Object matching data
>>>
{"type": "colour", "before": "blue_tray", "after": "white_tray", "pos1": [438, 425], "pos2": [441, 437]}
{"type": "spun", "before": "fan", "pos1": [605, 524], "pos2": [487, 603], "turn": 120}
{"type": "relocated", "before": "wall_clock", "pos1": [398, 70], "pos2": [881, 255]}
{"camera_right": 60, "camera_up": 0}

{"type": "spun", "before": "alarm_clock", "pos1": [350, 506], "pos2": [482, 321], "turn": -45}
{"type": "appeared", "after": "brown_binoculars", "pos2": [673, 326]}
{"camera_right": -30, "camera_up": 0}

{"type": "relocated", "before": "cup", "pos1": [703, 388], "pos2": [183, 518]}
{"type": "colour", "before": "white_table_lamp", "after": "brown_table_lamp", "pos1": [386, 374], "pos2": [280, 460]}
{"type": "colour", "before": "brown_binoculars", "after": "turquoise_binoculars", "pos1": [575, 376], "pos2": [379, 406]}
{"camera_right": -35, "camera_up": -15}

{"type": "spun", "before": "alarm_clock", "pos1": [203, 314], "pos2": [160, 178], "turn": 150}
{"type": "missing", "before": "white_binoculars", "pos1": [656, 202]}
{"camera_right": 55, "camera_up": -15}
<<<
WORK REQUEST -> Repeat each entry above exactly as it appears.

SOLUTION BELOW ->
{"type": "colour", "before": "blue_tray", "after": "white_tray", "pos1": [438, 425], "pos2": [441, 437]}
{"type": "spun", "before": "fan", "pos1": [605, 524], "pos2": [487, 603], "turn": 120}
{"type": "relocated", "before": "wall_clock", "pos1": [398, 70], "pos2": [881, 255]}
{"camera_right": 60, "camera_up": 0}

{"type": "spun", "before": "alarm_clock", "pos1": [350, 506], "pos2": [482, 321], "turn": -45}
{"type": "appeared", "after": "brown_binoculars", "pos2": [673, 326]}
{"camera_right": -30, "camera_up": 0}

{"type": "relocated", "before": "cup", "pos1": [703, 388], "pos2": [183, 518]}
{"type": "colour", "before": "white_table_lamp", "after": "brown_table_lamp", "pos1": [386, 374], "pos2": [280, 460]}
{"type": "colour", "before": "brown_binoculars", "after": "turquoise_binoculars", "pos1": [575, 376], "pos2": [379, 406]}
{"camera_right": -35, "camera_up": -15}

{"type": "spun", "before": "alarm_clock", "pos1": [203, 314], "pos2": [160, 178], "turn": 150}
{"type": "missing", "before": "white_binoculars", "pos1": [656, 202]}
{"camera_right": 55, "camera_up": -15}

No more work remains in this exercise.